Chapter 3. 9500 MXC Nodes
Vol. II-3-62 Alcatel-Lucent
Link Status Propagation
Link Status Propagation is enabled to enhance rapid detection by
externally-connected equipment of the status of a DAC GE channel. It does so by
capturing the channel status (up/down) on the DAC GE ports to force a port
shutdown in the event of a channel failure, such as a radio link failure. A port
shutdown is immediately detected by the connected equipment.
For example, when operating with an external RSTP switch, a failure on a DAC
GE transport channel is reflected directly to the external user device through a
DAC GE port shut-down to support improved link failure detection times for
these devices, compared to the times needed for conventional hello time-out or
polling time-out using control frames.
It also applies to DAC GE L2 link aggregation, when co-located INUs are
installed to provide the physical links. Link aggregation functionality depends
directly on the aggregated port status to confirm the operational status of the
aggregated link.
For more information on link status propagation, refer to Procedure for DAC GE
Configuration, Volume IV, Chapter 7.
Link Aggregation
Link aggregation brings together two or more links to support a single interface
with a traffic capacity that is the sum of the individual link capacities.

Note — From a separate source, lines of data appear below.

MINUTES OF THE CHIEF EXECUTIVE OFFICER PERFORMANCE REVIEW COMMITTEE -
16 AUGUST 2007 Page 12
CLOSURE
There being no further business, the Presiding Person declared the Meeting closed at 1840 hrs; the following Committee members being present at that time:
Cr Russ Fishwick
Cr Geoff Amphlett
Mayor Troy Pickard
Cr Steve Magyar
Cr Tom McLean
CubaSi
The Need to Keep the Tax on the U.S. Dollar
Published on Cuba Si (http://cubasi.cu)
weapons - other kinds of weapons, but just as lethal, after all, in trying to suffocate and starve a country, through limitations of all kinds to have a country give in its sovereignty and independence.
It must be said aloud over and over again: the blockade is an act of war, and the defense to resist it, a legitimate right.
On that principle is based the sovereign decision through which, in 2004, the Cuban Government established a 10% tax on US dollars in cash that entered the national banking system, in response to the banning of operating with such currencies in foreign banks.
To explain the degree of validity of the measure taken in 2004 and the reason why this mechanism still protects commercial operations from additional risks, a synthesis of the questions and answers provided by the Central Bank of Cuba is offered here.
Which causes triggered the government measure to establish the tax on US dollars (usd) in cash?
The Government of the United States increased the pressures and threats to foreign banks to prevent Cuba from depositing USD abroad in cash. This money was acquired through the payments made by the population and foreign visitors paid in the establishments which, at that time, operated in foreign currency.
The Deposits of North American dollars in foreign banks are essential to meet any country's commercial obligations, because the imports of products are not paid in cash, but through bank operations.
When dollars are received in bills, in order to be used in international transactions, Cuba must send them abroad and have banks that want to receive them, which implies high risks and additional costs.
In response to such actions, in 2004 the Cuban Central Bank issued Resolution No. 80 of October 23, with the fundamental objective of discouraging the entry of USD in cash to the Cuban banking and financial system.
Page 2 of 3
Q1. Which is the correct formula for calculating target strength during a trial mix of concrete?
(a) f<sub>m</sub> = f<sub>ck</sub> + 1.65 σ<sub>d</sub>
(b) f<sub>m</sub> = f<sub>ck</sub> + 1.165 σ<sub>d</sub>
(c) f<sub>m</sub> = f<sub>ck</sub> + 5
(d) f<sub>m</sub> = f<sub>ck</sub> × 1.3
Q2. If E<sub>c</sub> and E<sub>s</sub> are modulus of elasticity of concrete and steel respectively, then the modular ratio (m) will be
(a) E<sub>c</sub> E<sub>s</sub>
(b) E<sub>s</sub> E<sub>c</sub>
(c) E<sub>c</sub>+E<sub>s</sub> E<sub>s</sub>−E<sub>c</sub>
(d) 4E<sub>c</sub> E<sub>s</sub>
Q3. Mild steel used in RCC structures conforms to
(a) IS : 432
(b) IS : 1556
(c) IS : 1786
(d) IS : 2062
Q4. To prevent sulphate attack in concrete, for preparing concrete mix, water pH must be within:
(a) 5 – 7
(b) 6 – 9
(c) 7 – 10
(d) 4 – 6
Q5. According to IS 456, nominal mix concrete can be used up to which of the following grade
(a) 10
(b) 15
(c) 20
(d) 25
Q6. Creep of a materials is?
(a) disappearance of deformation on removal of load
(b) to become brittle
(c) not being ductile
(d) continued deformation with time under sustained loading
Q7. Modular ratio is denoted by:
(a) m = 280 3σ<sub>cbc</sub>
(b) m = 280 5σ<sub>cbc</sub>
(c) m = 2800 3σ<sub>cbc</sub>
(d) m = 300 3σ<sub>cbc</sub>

Link aggregation also supports redundancy. If one link fails, then capacity
available on the remaining link or links is shared. While the reduced bandwidth
may result in some traffic loss for low-priority traffic, it should ensure security
for all higher priority traffic.
For 9500 MXC two modes of link aggregation can be configured with the DAC
GE, layer 2 (L2) or layer 1 (L1):
• L2 link aggregation uses source and/or destination MAC address data in the
Ethernet frame MAC/LLC header to determine which traffic stream is to be
forwarded over which link.
• The assignment (load balancing) of traffic between links generally ensures
that traffic is distributed equitably so that no one link is overwhelmed. The
weighting mechanism used operates well where there are many MAC
sessions in play. However it is not effective where one source/destination
MAC address is in play, such as between two routers, and has limited
effectiveness where a few (less than 10) concurrent sessions are in play,
especially so where one or two traffic streams dominate throughput on one
link.
• The weighting mechanism operates with link aggregation keys (LAKs),
where 16 such keys are split between the aggregated channels, and/or ports.
In turn, traffic (MAC sessions) are randomly assigned to a LAK.